A friend of mine recently got in touch with me, I was catching up with him and we were talking about our lives and careers. He's struggling to make a living without much clear direction, I suggested he should become an engineer because the starting salaries are really good and you can build cool stuff. He's a creative so it makes a lot of sense.

He posed the above question to me. I answered, with a question:

Suppose Santiago was a shepherd. 
He sold a bunch of his sheep to his friend, then he sold, 10% of his flock, 6 sheep to a merchant in town. 
He took the proceeds to travel a journey to find a lost treasure near the pyramids of Egypt. 
How many sheep did he have in his whole flock?

Yes, that is Santiago from the Alchemist. This is a basic word problem, to solve it, you need to use basic Algebra.

Y is the size of the flock,
y * .1 = 6

X is the number of sheep he sold to his friend
y - 6 = x 

Y is the flock size, .1 is 10% in decimal form and 6 are the number of sheep that Santiago already has. It becomes a simple problem from here:

y * .1 = 6
(y * .1)/.1 = 6/.1
y = 6/.1
y = 60

His flock was 60 sheep

y - 6 = x
60-6 = x
54 = x 

He sold 54 sheep to his friend

I told him, if you can solve that problem, you can be an engineer. Why?

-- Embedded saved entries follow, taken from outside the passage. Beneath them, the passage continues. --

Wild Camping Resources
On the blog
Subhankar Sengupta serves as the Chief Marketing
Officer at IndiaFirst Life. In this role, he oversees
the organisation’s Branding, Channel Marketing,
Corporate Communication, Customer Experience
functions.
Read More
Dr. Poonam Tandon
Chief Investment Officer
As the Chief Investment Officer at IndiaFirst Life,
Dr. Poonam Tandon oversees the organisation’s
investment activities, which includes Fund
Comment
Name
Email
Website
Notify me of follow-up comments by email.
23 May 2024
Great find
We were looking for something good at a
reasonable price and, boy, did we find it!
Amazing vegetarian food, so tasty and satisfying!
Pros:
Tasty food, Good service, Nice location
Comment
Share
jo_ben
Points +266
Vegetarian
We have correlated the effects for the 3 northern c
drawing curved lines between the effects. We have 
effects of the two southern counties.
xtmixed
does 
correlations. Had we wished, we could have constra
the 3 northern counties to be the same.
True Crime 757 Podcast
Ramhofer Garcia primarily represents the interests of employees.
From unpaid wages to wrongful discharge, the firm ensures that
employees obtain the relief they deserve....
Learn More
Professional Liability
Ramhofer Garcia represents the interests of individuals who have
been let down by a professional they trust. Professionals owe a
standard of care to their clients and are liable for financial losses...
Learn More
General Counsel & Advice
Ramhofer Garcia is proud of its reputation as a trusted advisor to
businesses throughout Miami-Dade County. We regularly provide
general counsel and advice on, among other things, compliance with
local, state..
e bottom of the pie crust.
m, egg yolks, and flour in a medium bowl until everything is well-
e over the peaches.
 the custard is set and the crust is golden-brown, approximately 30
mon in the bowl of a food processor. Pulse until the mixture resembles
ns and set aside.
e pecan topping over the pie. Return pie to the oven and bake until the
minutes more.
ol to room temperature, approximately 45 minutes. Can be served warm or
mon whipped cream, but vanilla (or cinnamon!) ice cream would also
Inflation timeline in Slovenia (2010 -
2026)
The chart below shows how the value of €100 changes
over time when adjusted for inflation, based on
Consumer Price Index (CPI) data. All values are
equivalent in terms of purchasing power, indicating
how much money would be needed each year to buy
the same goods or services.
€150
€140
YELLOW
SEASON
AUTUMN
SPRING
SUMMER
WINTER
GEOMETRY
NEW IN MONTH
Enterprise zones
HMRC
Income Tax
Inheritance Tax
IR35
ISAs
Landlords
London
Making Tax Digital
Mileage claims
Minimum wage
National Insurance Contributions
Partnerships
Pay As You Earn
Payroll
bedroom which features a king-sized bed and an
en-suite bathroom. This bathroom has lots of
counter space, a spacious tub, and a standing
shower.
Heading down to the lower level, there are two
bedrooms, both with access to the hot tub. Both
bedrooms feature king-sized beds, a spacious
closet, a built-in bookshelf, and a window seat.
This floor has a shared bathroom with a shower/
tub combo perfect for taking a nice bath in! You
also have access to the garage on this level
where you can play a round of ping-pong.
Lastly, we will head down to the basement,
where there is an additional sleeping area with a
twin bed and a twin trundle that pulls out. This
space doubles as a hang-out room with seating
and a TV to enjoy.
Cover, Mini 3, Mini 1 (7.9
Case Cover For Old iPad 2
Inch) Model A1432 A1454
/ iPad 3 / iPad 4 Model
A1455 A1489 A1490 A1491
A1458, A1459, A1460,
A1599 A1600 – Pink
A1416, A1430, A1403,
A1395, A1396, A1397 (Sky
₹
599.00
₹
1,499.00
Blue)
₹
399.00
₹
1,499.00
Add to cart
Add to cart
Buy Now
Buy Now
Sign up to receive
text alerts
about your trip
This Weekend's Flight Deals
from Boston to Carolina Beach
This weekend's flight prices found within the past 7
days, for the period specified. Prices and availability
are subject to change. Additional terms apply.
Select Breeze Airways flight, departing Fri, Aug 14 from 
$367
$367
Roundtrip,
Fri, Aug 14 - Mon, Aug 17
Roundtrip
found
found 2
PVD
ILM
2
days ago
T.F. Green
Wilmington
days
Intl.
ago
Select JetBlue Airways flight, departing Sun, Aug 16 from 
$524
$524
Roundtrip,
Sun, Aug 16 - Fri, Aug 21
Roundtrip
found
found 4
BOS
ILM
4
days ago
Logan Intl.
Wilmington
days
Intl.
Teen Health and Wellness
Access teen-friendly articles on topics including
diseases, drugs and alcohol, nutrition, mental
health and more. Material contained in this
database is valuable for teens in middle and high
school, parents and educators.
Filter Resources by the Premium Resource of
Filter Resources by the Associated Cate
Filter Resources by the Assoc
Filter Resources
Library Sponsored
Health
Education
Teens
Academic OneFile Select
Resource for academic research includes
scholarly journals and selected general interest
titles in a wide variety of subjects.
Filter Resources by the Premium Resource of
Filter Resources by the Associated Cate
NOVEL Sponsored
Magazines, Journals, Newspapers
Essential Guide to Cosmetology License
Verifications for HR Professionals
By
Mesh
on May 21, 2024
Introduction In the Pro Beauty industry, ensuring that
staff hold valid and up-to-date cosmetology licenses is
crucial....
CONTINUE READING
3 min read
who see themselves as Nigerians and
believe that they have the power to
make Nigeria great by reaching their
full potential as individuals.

Why can you be an software engineer?

I argue that if you can solve the above problem you have the basic skills to move from joe plumber to joe programmer. Here's why:

  1. Solving word problems are a lot like solving real business problems. You need to analyze the problem and determine some kind of out come. It's logical, step by step, algorithmic thinking.
  2. "Coding" is only one part of the job, sure for some people it's 80-100% of the job, but it's not the only thing. Back when I was doing "Agile" scrum development, I would routinely spend 2-3 hours a day in meetings. I wasn't even in management. Often times, developers spend a part of their time: reviewing requirements, asking for clarification, writing tests, arguing with QA and writing some code.
  3. Reading comprehension is vitally important. If you can solve the above problem it shows that you understand the problem and know how to translate it into a solution. Reading is important and often overlooked by many developers. I can't count the number of times a senior colleague came to me when the answer was easily explained in the documentation!
  4. You spend most of your day reading code, trying things and debugging, more then you will (normally, unless it's a new product) writing a bunch of new code. Thingy X has to work with Thingy Y and can't break feature A or B while using C. That sort of thing.

What are the basic competencies a developer needs?

  1. Ability to read, understand requirements and work with a team to build those things.
  2. Ability to work on a team and with other people.
  3. Ability to program in 1 language, ideally several.
  4. Ability to think logically.
  5. Ability and desire to learn & grow

If you have the desire to learn and grow, the ability to read and work with other people and finally knowledge of at least 1 language; probably would be good to know a framework too. Then you can become a professional software engineer.

You probably won't be building software systems to shoot rockets into outer space, or solving biomedical research issues; you'll probably join the corporate rank and file building next generation APIs, data storage and learning all the buzz words of your new industry. You can make a lot of money and you can have a lot of fun doing it.